Interesting Point

Harold Feld (Full disclosure, he’s a friend, we were at his son’s Bar Mitzvah reception) explains why BART shutting down its cellular service in its stations to prevent a flash protest is more than a 1st amendment issue, but that it is a flagrant violation of the law:

I suppose I am really a telecom lawyer at heart. My reaction to the news that the Bay Area Rapid Transit (BART) police shut down cellphone networks in a number of stations on August 11 had nothing to do with democracy, the First Amendment, Tahrir Square, etc. With all deference to the importance of these concerns, my reaction was WHAT DO YOU MEAN THESE IDIOTS MESSED WITH THE PHONE SYSTEM? From my perspective, and the perspective of traditional telecom law, BART could just as well have turned off the local central office and all this chatter about whether or not BART is a public forum is just a distraction.

Obviously, however, no one at BART thinks of cell phones as the phone system. In BART’s open letter explaining what they did and why it was cool, BART focuses on the First Amendment /public forum issue and completely skips the fact that they shut off a phone system. Mind you, I suppose I can’t blame them – much. A number of folks are asking if there is a right to cell phone service as if this were a novel question rather than something settled by decades of telecom law.
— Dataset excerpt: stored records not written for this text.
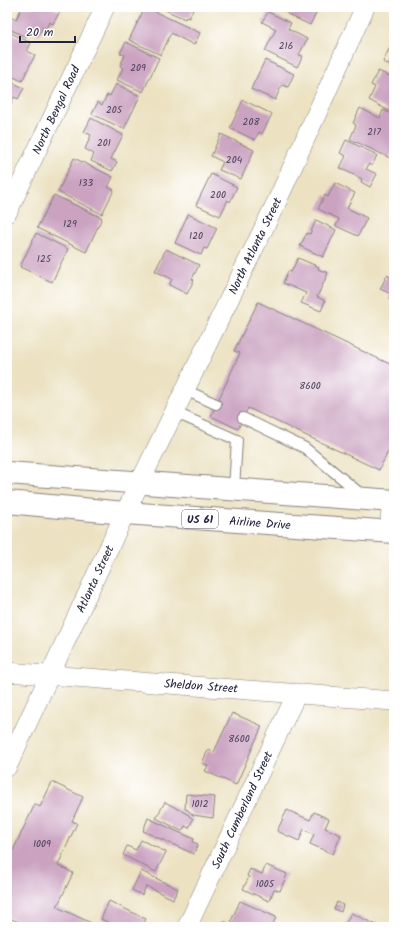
<svg xmlns="http://www.w3.org/2000/svg" width="401" height="934" viewBox="0 0 401 934" font-family="Kalam,sans-serif">
<style>
.building{fill:#cba3c1}
.lines{fill:none;stroke-linecap:round;stroke-linejoin:round}
.service-casing{stroke:#87827e;stroke-width:12}
.minor-casing{stroke:#87827e;stroke-width:20}
.trunk-casing{stroke:#87827e;stroke-width:24}
.service{stroke:#fff;stroke-width:10}
.minor{stroke:#fff;stroke-width:19}
.trunk{stroke:#fff;stroke-width:22}
.labels{text-anchor:middle;stroke-width:4;stroke-linejoin:round;paint-order:stroke}
.number-label{font-size:10px;fill:#4c425c}
.shield{fill:#fff;stroke:#646476;stroke-width:1}
.shield-label{font-size:11px;font-weight:bold;fill:#22223b}
.street-label{font-size:12px;fill:#22223b;stroke:#fff}
</style>
<rect width="100%" height="100%" fill="#fff"/>
<filter id="ink" filterUnits="userSpaceOnUse"><feTurbulence type="fractalNoise" baseFrequency=".025" numOctaves="2"/><feDisplacementMap in="SourceGraphic" scale="8" xChannelSelector="R" yChannelSelector="G"/><feConvolveMatrix kernelMatrix="1 2 1 2 8 2 1 2 1" color-interpolation-filters="sRGB"/></filter>
<filter id="wash" filterUnits="userSpaceOnUse"><feTurbulence type="fractalNoise" baseFrequency=".012" numOctaves="4" result="noise"/><feDisplacementMap in="SourceGraphic" scale="16" xChannelSelector="R" yChannelSelector="G"/><feGaussianBlur stdDeviation="0.9" result="paint"/><feColorMatrix in="noise" values="0 0 0 0 0 0 0 0 0 0 0 0 0 0 0 0 0 1.4 0 .05"/><feComposite in="paint" operator="in"/></filter>
<g filter="url(#wash)">
<rect width="100%" height="100%" fill="#ece2c2"/>
<g id="blocks">
<path class="building" d="M22,7h30l8,4 -7,13 -4,-2 -3,7 -3,-2 -4,8 -9,-5 -4,7 -19,-9v-4l3,-7 6,3z
M145,7l55,26 -6,12 -23,-12 -10,22 -32,-15z
M164,7h30l-5,11 -3,-1 -1,2 -22,-10z
M290,7h32l-2,3 -2,-1 -8,16 -23,-11z
M268,12l23,11 -3,6 19,10 -8,16 4,1 -6,11 -32,-16 11,-22 -14,-7z
M7,31l24,12 -4,8 8,4 -13,26 -15,-7z
M126,42l33,16 -16,34 -26,-12 6,-12 -3,-2 5,-11 -5,-2z
M389,49l5,3v15l-11,-5z
M265,60l29,14 -6,13 -6,-2 -7,15 -24,-11z
M378,71l16,7v23l-5,10 -20,-11 6,-13 -4,-2z
M7,80l17,8 -6,11 -4,-2 -5,10h-2z
M116,84l24,12 -16,33 -32,-15 6,-12 4,3 5,-10 3,1z
M243,100l29,14 -10,20 -3,-2 -4,8 -25,-12z
M360,108l20,10 3,-8 11,5v39l-2,-1 -2,5 -40,-19 6,-14 -3,-2z
M91,118l32,17 -12,24 6,3 -5,9 -21,-10 3,-7 -9,-5 6,-14 -7,-3z
M221,134l33,16 -13,29 -22,-9 4,-8 -12,-6z
M346,140l31,15 -5,11 -3,-2 -3,5 11,5 -7,13 -9,-5 1,-3 -22,-11 6,-12 -6,-3z
M74,158l39,19 -5,10 6,3 -12,24 -44,-22z
M211,174l26,13 -7,15 -2,-2 -8,16 -24,-11z
M335,183l20,10 -8,15 20,10 -9,18 -22,-10 3,-7 -21,-10 7,-14 3,2z
M54,195l48,23 -16,34 -49,-24z
M188,214l29,14 -10,21 -3,-1 -3,7 -26,-12z
M316,220l20,10 -13,27 -23,-11 7,-13 3,1z
M36,233l32,16 -16,33 -32,-15z
M166,249l33,16 -7,14 2,1 -7,14 -18,-9 3,-6 -17,-8z
M298,258l21,9 -1,2 10,4 -11,24 8,4 -4,10 -20,-8 5,-10 -23,-10 5,-12 3,1z
M387,275l7,4v22l-5,-2 2,-5 -11,-5z
M258,302l136,64v73l-15,31 -131,-62 -10,21 -27,-13 29,-63 -6,-2z
M232,713l30,13 -26,59 -31,-14 3,-5 -6,-3 6,-13 6,2z
M52,782l31,15 -11,24 5,2 -19,42 15,8 -16,34 43,20h-70l-23,-10v-54l28,-59 5,3z
M186,794l29,3 -2,21 -20,-3 -5,-5 -3,-1z
M165,802l24,13v1l4,3 -4,9 -4,-2 -3,5 -26,-13z
M287,810l23,10 4,-8 15,7 -4,9 16,7 -8,19 -23,-10 4,-10 -10,-5 -5,12 -22,-10z
M148,818l46,21 -1,3 5,2 -4,10 -51,-23z
M141,840l25,12 -10,20 -33,-17 4,-9 9,4z
M266,865l21,9 -7,17 -6,-2 -5,12 -26,-12 6,-12 -2,-1 3,-7 12,5z
M141,871l37,18 -5,10 -27,-13 -4,9 -10,-5z
M109,901l37,18 -4,8h-24l-17,-8z
M240,901l36,16 -4,10h-28l-13,-6z
M337,902l6,3 -2,7 -7,-3z
M351,913l30,14h-37z
M223,921l12,6h-15z"/>
</g>
</g>
<g filter="url(#ink)">
<use href="#blocks" fill-opacity="0" stroke="#87827e" stroke-width="1"/>
<g class="lines">
<g class="service-casing">
<path id="service" d="M185,390l31,14
M174,412l63,28 -3,49
M243,418l62,30 57,47"/>
</g>
<g class="minor-casing">
<path id="minor" d="M7,213l98,-206
M389,532l2,-23 3,-9
M7,672l387,29
M7,767l118,-254 152,-312 88,-194
M187,927l110,-234"/>
</g>
<g class="trunk-casing">
<path id="trunk" d="M7,473l387,28
M7,502l118,11 269,19"/>
</g>
<use href="#service" class="service"/>
<use href="#minor" class="minor"/>
<use href="#trunk" class="trunk"/>
</g>
</g>
<g class="labels">
<g class="number-label">
<text x="286" y="49">216</text>
<text x="138" y="71">209</text>
<text x="114" y="113">205</text>
<text x="251" y="125">208</text>
<text x="374" y="135">217</text>
<text x="104" y="146">201</text>
<text x="234" y="163">204</text>
<text x="86" y="186">133</text>
<text x="218" y="198">200</text>
<text x="70" y="227">129</text>
<text x="196" y="239">120</text>
<text x="44" y="262">125</text>
<text x="310" y="389">8600</text>
<text x="239" y="742">8600</text>
<text x="200" y="807">1012</text>
<text x="42" y="847">1009</text>
<text x="265" y="887">1005</text>
</g>
<rect class="shield" x="182" y="510" width="36" height="18" rx="3"/>
<g class="shield-label">
<text x="200" y="523">US 61</text>
</g>
<g class="street-label">
<text transform="translate(56 110) rotate(-65)" y="4">North Bengal Road</text>
<text transform="translate(255 246) rotate(-64)" y="4">North Atlanta Street</text>
<text transform="translate(260 523) rotate(4)" y="4">Airline Drive</text>
<text transform="translate(95 579) rotate(-65)" y="4">Atlanta Street</text>
<text transform="translate(201 686) rotate(4)" y="4">Sheldon Street</text>
<text transform="translate(242 810) rotate(-65)" y="4">South Cumberland Street</text>
</g>
</g>
<rect width="401" height="934" fill="none" stroke="#fff" stroke-width="24"/>
<path d="M20 36v6h55v-6" fill="none" stroke="#22223b" stroke-width="2"/>
<text x="26" y="36" font-size="12" fill="#22223b" stroke="#ffffff" stroke-width="3" paint-order="stroke">20 m</text>
</svg>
In California, where this took place, the governing case is People v. Brophy, 120 P.2d 946 (Cal. App. 1942). In Brophy, the California Court of Appeals held that yes, residents of California have a right to phone service. The federally protected right to access the phone network derives from the duty of common carriage imposed by Sections 201 and 202 of the Act. The California Court of Appeals further found that Earl Warren, then the California Attorney General, could not order the phone company to discontinue service to a person the Attorney General suspected of running a gambling operation by use of the telephone. The court explicitly found that only the California Railroad Commission (predecessor to the California Public Utilities Commission) can give an order in California to suspend phone service.


Like the Attorney General in Brophy, the BART is an instrumentality of the State of California. As in Brophy, the mere allegation that someone (or some group of someones) may use their phone for illegal purposes most emphatically does not confer authority to unilaterally shut off access to the phone network – even if that phone network is physically located within the BART. Why? Because the BART is an instrumentality of the state of California and is geographically in California. There is no BARTistahn, and the Directors do not get to decide this on their own.


We will savor the irony that the most eloquent annunciation of the right of individuals to access phone service without interference from law enforcement (absent due process) takes us from Earl Warren to Eugene “Bull” Connor.

(emphasis original)

And yes, part of the case law here does involve “Bull” Connor, and BART is taking his side in this.

It’s a good read, and clear and informative to the layman.